About this task
According to the excerpt, what can the demographic groups that are compared with smile counts be formed on?

Excerpt
################

The K-Means clustering technique can be used to group one or more
events into various respective categories.
[0108] The flow 1700 continues with characterizing cluster profiles
1740. The profiles can include a variety of facial expressions such
as smiles, asymmetric smiles, eyebrow raisers, eyebrow lowerers,
etc. The profiles can be related to a given event. For example, a
humorous video can be displayed in the web-based framework and the
video data of people who have opted-in can be collected. The
characterization of the collected and analyzed video can depend in
part on the number of smiles that occurred at various points
throughout the humorous video. The number of smiles resulting from
people viewing a humorous video can be compared to various
demographic groups, where the groups can be formed based on
geographic location, age, ethnicity, gender, and so on. Similarly,
the characterization can be performed on collected and analyzed
videos of people viewing a news presentation. The characterized
cluster profiles can be further analyzed based on demographic data.
Various steps in the flow 1700 may be changed in order, repeated,
omitted, or the like without departing from the disclosed concepts.
Various embodiments of the flow 1700 can be included in a computer
program product embodied in a non-transitory computer readable
medium that includes code executable by one or more processors.
Various embodiments of the flow 1700, or portions thereof, can be
included on a semiconductor chip and implemented in special purpose
logic, programmable logic, and so on.

################

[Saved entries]
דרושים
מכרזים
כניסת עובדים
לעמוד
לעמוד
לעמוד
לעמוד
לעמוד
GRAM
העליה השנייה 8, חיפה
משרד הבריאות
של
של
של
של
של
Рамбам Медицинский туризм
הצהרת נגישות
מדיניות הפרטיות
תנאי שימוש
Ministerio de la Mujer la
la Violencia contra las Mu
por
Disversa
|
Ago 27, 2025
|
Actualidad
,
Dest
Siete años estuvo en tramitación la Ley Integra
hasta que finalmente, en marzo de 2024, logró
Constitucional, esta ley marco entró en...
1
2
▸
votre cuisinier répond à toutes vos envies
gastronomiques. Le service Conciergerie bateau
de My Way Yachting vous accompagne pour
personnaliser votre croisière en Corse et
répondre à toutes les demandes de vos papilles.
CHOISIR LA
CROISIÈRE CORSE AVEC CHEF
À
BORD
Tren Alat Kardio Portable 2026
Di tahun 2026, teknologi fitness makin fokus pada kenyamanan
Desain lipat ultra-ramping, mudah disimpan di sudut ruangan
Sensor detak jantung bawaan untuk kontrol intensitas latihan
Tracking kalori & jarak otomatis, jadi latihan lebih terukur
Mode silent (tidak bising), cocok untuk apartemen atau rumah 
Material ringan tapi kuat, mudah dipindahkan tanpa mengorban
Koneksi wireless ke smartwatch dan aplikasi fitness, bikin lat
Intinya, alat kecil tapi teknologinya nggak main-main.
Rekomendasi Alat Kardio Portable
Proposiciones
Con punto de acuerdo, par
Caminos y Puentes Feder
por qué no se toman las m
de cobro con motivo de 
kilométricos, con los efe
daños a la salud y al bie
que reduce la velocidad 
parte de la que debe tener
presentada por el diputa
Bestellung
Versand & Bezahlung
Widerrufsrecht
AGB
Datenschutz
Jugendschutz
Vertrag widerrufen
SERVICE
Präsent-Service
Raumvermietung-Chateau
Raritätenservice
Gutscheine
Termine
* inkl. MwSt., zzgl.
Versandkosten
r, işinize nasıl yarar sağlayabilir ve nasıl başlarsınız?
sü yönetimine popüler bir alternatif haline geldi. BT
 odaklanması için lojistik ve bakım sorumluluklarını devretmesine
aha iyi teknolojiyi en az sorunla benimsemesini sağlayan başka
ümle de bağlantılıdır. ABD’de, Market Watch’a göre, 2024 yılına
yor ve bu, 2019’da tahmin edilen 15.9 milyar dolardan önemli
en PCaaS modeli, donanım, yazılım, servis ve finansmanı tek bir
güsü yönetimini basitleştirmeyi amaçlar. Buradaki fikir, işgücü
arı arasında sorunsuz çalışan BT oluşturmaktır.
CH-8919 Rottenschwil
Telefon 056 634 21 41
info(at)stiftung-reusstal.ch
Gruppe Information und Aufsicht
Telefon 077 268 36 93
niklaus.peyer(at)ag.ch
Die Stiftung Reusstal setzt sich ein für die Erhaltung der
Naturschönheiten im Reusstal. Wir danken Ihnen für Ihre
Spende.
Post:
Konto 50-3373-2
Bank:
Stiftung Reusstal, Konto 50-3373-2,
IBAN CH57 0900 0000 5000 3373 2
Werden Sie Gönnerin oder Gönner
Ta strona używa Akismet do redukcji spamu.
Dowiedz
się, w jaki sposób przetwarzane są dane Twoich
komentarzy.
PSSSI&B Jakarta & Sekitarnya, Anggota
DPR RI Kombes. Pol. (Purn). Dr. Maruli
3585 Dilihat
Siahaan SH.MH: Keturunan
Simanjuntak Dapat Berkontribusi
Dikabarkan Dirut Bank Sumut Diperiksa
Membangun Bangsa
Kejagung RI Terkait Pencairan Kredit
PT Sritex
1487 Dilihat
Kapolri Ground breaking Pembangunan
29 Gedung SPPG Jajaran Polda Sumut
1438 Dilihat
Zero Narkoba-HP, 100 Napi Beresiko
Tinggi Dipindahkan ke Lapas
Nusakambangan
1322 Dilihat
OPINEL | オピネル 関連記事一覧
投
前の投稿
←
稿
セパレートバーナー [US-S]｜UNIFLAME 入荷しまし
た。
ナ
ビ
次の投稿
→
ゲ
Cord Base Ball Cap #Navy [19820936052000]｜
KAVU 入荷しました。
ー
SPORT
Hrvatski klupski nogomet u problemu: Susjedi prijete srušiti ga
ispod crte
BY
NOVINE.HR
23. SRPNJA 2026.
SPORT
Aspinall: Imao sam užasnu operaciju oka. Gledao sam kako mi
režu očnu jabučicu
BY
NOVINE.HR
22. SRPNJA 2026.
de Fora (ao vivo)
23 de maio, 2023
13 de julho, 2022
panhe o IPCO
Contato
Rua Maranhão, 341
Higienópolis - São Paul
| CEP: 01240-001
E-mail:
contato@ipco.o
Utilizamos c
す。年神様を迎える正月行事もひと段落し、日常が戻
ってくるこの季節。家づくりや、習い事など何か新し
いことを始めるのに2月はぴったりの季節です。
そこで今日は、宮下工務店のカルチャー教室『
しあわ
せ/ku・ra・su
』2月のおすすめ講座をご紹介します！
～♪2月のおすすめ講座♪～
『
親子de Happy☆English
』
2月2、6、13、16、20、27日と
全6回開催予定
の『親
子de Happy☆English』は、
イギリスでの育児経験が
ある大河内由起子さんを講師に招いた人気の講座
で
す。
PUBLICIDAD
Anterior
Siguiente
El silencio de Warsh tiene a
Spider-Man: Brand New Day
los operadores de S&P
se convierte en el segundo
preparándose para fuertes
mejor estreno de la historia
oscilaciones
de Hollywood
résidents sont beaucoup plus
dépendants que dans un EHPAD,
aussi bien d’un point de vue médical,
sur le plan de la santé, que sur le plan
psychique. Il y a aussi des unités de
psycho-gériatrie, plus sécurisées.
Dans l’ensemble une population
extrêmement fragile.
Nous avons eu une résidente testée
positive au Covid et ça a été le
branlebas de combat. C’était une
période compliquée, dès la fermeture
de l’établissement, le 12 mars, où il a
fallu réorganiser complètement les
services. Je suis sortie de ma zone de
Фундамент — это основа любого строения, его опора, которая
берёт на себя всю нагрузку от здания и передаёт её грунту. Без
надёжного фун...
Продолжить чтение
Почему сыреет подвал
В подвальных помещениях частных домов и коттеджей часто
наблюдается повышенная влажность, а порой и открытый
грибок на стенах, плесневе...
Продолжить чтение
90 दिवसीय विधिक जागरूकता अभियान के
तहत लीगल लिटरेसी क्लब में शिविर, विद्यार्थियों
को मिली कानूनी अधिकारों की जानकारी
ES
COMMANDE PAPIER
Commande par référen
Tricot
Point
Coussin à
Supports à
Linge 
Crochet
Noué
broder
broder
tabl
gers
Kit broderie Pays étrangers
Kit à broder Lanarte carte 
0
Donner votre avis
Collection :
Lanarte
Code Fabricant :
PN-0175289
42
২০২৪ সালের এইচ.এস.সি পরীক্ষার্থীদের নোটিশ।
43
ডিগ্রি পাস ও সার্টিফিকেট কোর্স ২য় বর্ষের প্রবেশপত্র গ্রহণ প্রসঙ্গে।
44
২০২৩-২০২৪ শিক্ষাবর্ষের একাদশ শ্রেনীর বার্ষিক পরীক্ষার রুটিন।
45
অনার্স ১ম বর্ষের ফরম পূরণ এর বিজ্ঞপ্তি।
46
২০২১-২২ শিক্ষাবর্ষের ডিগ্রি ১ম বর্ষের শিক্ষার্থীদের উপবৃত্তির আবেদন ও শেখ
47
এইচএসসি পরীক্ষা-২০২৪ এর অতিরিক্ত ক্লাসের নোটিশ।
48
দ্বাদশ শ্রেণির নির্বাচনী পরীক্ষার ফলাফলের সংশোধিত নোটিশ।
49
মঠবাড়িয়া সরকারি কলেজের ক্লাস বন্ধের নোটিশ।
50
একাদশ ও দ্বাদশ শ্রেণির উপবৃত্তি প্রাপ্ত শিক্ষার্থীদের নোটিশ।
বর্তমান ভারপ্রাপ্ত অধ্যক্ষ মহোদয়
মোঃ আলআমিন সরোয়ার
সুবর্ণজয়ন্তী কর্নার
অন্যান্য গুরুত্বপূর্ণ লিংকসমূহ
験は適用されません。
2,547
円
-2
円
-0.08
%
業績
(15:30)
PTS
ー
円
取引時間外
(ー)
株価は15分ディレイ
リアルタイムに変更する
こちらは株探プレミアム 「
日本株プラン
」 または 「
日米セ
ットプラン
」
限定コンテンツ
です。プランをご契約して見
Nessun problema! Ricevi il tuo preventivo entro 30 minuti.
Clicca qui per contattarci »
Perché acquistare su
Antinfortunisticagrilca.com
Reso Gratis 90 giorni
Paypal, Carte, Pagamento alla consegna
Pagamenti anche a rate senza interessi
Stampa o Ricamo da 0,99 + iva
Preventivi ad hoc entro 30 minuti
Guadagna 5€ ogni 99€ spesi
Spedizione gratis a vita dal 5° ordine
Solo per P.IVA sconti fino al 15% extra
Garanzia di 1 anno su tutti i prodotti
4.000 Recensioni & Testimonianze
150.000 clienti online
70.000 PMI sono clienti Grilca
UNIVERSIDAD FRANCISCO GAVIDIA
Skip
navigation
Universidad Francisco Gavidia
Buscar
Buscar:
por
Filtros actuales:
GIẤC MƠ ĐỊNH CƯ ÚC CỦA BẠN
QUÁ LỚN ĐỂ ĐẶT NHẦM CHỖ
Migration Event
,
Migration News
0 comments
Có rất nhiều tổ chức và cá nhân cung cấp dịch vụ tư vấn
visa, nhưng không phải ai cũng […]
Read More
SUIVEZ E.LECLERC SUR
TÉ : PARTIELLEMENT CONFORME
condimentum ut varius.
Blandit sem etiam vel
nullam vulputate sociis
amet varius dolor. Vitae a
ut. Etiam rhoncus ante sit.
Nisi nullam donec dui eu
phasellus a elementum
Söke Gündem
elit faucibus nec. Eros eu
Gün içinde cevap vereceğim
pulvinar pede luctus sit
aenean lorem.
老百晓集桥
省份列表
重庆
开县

################

Solution
Geographic location, age, ethnicity, gender, and so on.